Siempre estoy desabrigada. Quizás es porque cuando era chica y mi mamá trabajaba afuera de casa me dejaba preparada dos opciones de ropa. Esta es por si hace más de quince grados, esta es por si hace menos de quince grados.  Lo incorporé como una máxima, y aunque intento luchar contra eso, mi cerebro procesa que un día de quince grados es un día caluroso. Quizás por eso siempre estoy desabrigada. Quizás tenga que ver con que no es fácil abrigar un cuerpo gordo. Quizás soy un poco distraída. 

Siempre estoy desabrigada y Córdoba me recibió con tormenta. Hacía frío y yo apenas tenía una camperita, una sola calza larga y algunos vestidos. Armé muy mal la valija, pero además el invierno usurpó la primavera y los locales también decían que ese frío tenía algo de inédito. Tenía una valija que no me servía de nada, una mochila incómoda y tres horas hasta que me dieran la llave del departamento que había alquilado. «Viajo por trabajo» puse en Booking. Y era cierto. Era un poco cierto.  Todavía me cuesta asimilar que ir a un congreso a hablar de literatura sea mi trabajo, pero no era solo eso lo que me hacía sentirme un poco mentirosa. ¿Viajaba por trabajo? 

En el segundo café de la mañana, tomado pura y exclusivamente para hacer tiempo hasta las diez, abrí el contacto que me había pasado mi mamá hace unos días. «Hola, Edith. Soy la hija del Ruly, y estoy en Córdoba.» El mensaje parecía simple. Saludo, me presento, digo para qué escribo. No fue simple. Tuve que tomar aire antes de escribir. Tipié mal su nombre. Bloqueé rápido el celular como si la respuesta me diera miedo. Es que tenía miedo. Le tenía miedo a mi propia angustia y también al dolor que había sabido, a mi manera, manejar. Pero los señores le hacían chistes a las mozas y a mí se me llenaban los ojos de lágrimas. Un hombre le dijo a la chica que me trajo la medialuna que hacía chui, que se abrigara un poco más y yo parecía ser testigo de un temblor que nadie más podía percibir. ¿Cómo iba a poder contestar la llamada que sabía que iba a llegar? 

Qué alegría, qué alegría, qué alegría. Ellas repetían qué alegría.

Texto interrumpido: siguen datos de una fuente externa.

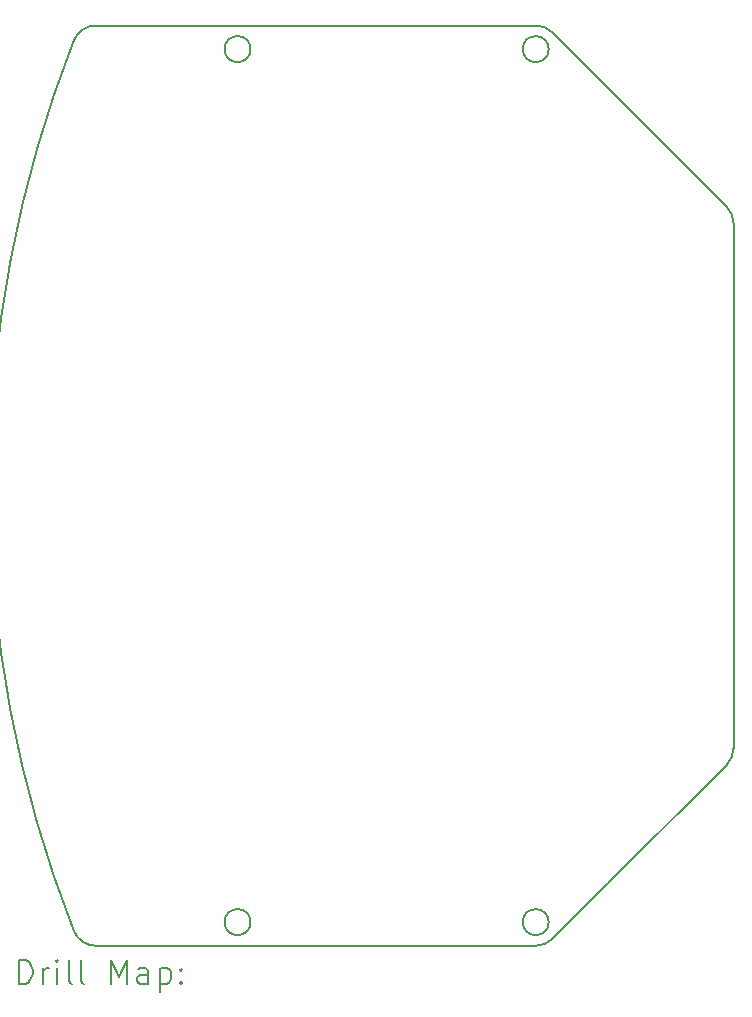
<source format=gbr>
%TF.GenerationSoftware,KiCad,Pcbnew,7.0.9*%
%TF.CreationDate,2024-06-22T14:55:14+09:00*%
%TF.ProjectId,Main,4d61696e-2e6b-4696-9361-645f70636258,rev?*%
%TF.SameCoordinates,Original*%
%TF.FileFunction,Drillmap*%
%TF.FilePolarity,Positive*%
%FSLAX45Y45*%
G04 Gerber Fmt 4.5, Leading zero omitted, Abs format (unit mm)*
G04 Created by KiCad (PCBNEW 7.0.9) date 2024-06-22 14:55:14*
%MOMM*%
%LPD*%
G01*
G04 APERTURE LIST*
%ADD10C,0.200000*%
G04 APERTURE END LIST*
D10*
X16162800Y-12464424D02*
G75*
G03*
X16162800Y-12464424I-110000J0D01*
G01*
X13638848Y-5073005D02*
G75*
G03*
X13638848Y-5073005I-110000J0D01*
G01*
X13762851Y-12664424D02*
X16052800Y-12664424D01*
X12328848Y-4873007D02*
G75*
G03*
X12142719Y-4999823I2J-200003D01*
G01*
X16194222Y-4931583D02*
G75*
G03*
X16052800Y-4873005I-141422J-141427D01*
G01*
X16664938Y-12135129D02*
X17669830Y-11130237D01*
X13638848Y-12464424D02*
G75*
G03*
X13638848Y-12464424I-110000J0D01*
G01*
X12328848Y-12664424D02*
X13762851Y-12664424D01*
X17728409Y-10988816D02*
X17728409Y-6548614D01*
X17669832Y-11130239D02*
G75*
G03*
X17728409Y-10988816I-141422J141419D01*
G01*
X16194221Y-12605845D02*
X16664938Y-12135129D01*
X13762851Y-4873005D02*
X12328848Y-4873005D01*
X16052800Y-4873005D02*
X13762851Y-4873005D01*
X16052800Y-12664423D02*
G75*
G03*
X16194221Y-12605845I0J200003D01*
G01*
X12142719Y-4999823D02*
G75*
G03*
X12142719Y-12537607I9585689J-3768892D01*
G01*
X17728406Y-6548614D02*
G75*
G03*
X17669830Y-6407192I-199996J4D01*
G01*
X12142717Y-12537607D02*
G75*
G03*
X12328848Y-12664424I186133J73187D01*
G01*
X17669830Y-6407192D02*
X16194221Y-4931584D01*
X16162800Y-5073005D02*
G75*
G03*
X16162800Y-5073005I-110000J0D01*
G01*
X11679185Y-12985908D02*
X11679185Y-12785908D01*
X11679185Y-12785908D02*
X11726804Y-12785908D01*
X11726804Y-12785908D02*
X11755376Y-12795432D01*
X11755376Y-12795432D02*
X11774424Y-12814479D01*
X11774424Y-12814479D02*
X11783947Y-12833527D01*
X11783947Y-12833527D02*
X11793471Y-12871622D01*
X11793471Y-12871622D02*
X11793471Y-12900194D01*
X11793471Y-12900194D02*
X11783947Y-12938289D01*
X11783947Y-12938289D02*
X11774424Y-12957337D01*
X11774424Y-12957337D02*
X11755376Y-12976384D01*
X11755376Y-12976384D02*
X11726804Y-12985908D01*
X11726804Y-12985908D02*
X11679185Y-12985908D01*
X11879185Y-12985908D02*
X11879185Y-12852575D01*
X11879185Y-12890670D02*
X11888709Y-12871622D01*
X11888709Y-12871622D02*
X11898233Y-12862098D01*
X11898233Y-12862098D02*
X11917281Y-12852575D01*
X11917281Y-12852575D02*
X11936328Y-12852575D01*
X12002995Y-12985908D02*
X12002995Y-12852575D01*
X12002995Y-12785908D02*
X11993471Y-12795432D01*
X11993471Y-12795432D02*
X12002995Y-12804956D01*
X12002995Y-12804956D02*
X12012519Y-12795432D01*
X12012519Y-12795432D02*
X12002995Y-12785908D01*
X12002995Y-12785908D02*
X12002995Y-12804956D01*
X12126804Y-12985908D02*
X12107757Y-12976384D01*
X12107757Y-12976384D02*
X12098233Y-12957337D01*
X12098233Y-12957337D02*
X12098233Y-12785908D01*
X12231566Y-12985908D02*
X12212519Y-12976384D01*
X12212519Y-12976384D02*
X12202995Y-12957337D01*
X12202995Y-12957337D02*
X12202995Y-12785908D01*
X12460138Y-12985908D02*
X12460138Y-12785908D01*
X12460138Y-12785908D02*
X12526805Y-12928765D01*
X12526805Y-12928765D02*
X12593471Y-12785908D01*
X12593471Y-12785908D02*
X12593471Y-12985908D01*
X12774424Y-12985908D02*
X12774424Y-12881146D01*
X12774424Y-12881146D02*
X12764900Y-12862098D01*
X12764900Y-12862098D02*
X12745852Y-12852575D01*
X12745852Y-12852575D02*
X12707757Y-12852575D01*
X12707757Y-12852575D02*
X12688709Y-12862098D01*
X12774424Y-12976384D02*
X12755376Y-12985908D01*
X12755376Y-12985908D02*
X12707757Y-12985908D01*
X12707757Y-12985908D02*
X12688709Y-12976384D01*
X12688709Y-12976384D02*
X12679185Y-12957337D01*
X12679185Y-12957337D02*
X12679185Y-12938289D01*
X12679185Y-12938289D02*
X12688709Y-12919241D01*
X12688709Y-12919241D02*
X12707757Y-12909718D01*
X12707757Y-12909718D02*
X12755376Y-12909718D01*
X12755376Y-12909718D02*
X12774424Y-12900194D01*
X12869662Y-12852575D02*
X12869662Y-13052575D01*
X12869662Y-12862098D02*
X12888709Y-12852575D01*
X12888709Y-12852575D02*
X12926805Y-12852575D01*
X12926805Y-12852575D02*
X12945852Y-12862098D01*
X12945852Y-12862098D02*
X12955376Y-12871622D01*
X12955376Y-12871622D02*
X12964900Y-12890670D01*
X12964900Y-12890670D02*
X12964900Y-12947813D01*
X12964900Y-12947813D02*
X12955376Y-12966860D01*
X12955376Y-12966860D02*
X12945852Y-12976384D01*
X12945852Y-12976384D02*
X12926805Y-12985908D01*
X12926805Y-12985908D02*
X12888709Y-12985908D01*
X12888709Y-12985908D02*
X12869662Y-12976384D01*
X13050614Y-12966860D02*
X13060138Y-12976384D01*
X13060138Y-12976384D02*
X13050614Y-12985908D01*
X13050614Y-12985908D02*
X13041090Y-12976384D01*
X13041090Y-12976384D02*
X13050614Y-12966860D01*
X13050614Y-12966860D02*
X13050614Y-12985908D01*
X13050614Y-12862098D02*
X13060138Y-12871622D01*
X13060138Y-12871622D02*
X13050614Y-12881146D01*
X13050614Y-12881146D02*
X13041090Y-12871622D01*
X13041090Y-12871622D02*
X13050614Y-12862098D01*
X13050614Y-12862098D02*
X13050614Y-12881146D01*
M02*

</source>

Yo reconocí el cantito en la voz pero también una pausa, un después vemos, un mañana te aviso, al que me había desacostumbrado. Reconocí un ritmo en la voz, una picardía en la elección de las palabras, una manera de jugar con lo dicho que hacía rato no podía percibir. Ellas decían qué alegría y yo no sabía qué hacer con las lágrimas que estaban ansiosas, como yo, por salir corriendo. No sabía donde meter todo eso que sentía y que no tenía nombre. Tomé aire, otra vez. Les dije que viajaba por trabajo, pero podía acomodarme a sus horarios, que claro que quería verlas. La Tere me dijo, con la voz quebrada, que mi papá había respondido a su llamado, y me había mandado a mí. Ya te voy a contar, cuando vengas te voy a contar, pero yo andaba necesitando hablar con vos. 

Mi papá también tenía esa manera un poquito rebuscada de conjugar  los verbos. Andaba necesitando hablar con vos. En ese momento estaba convencida de que en realidad el interlocutor que buscaba era mi papá, porque a mí también me pasaba. Yo siempre andaba necesitando hablar con él. Pero La Tere sostenía que yo era la señal que ella estaba pidiendo, que mi viaje a Córdoba era la prueba de que mi papá la escuchaba, que servía hablar con él, y que si yo podía ir a verla, ella no lo había perdido tanto. Un poco de esto me lo dijo, otro poco lo imaginé. Yo cargaba con poco abrigo, una ponencia sin terminar, y muchísima menos esperanza. Por favor, no te vayas sin venir a verme. También reconocí ese tono. Es uno muy particular, que parece un pedido pero en realidad es una demanda. Hasta eso extrañaba. Obvio que no me iría sin ir a verla, porque también reconocí en mi mi capacidad de acudir a la demanda. Yo sé acudir al llamado. 

Córdoba fue difícil. Hacía frío, yo estaba desabrigada, mi ponencia sobre lesbianas estaba sin terminar. Córdoba fue difícil. La gente recorría los parques, tomate mates, compraba puchos y era feliz, como si no supieran que mi papá se había muerto. Todos actuaban como si no hubieran perdido al mejor de los suyos. 

Pero La Tere y yo nos estábamos esperando. Ella, con sus expectativas. Yo, con mis miedos. Nos estábamos esperando como lo que éramos: dos mujeres cargadas de soledad. 

Estábamos las dos buscando algo que ya no teníamos. Nuestras soledades lo ocuparon todo.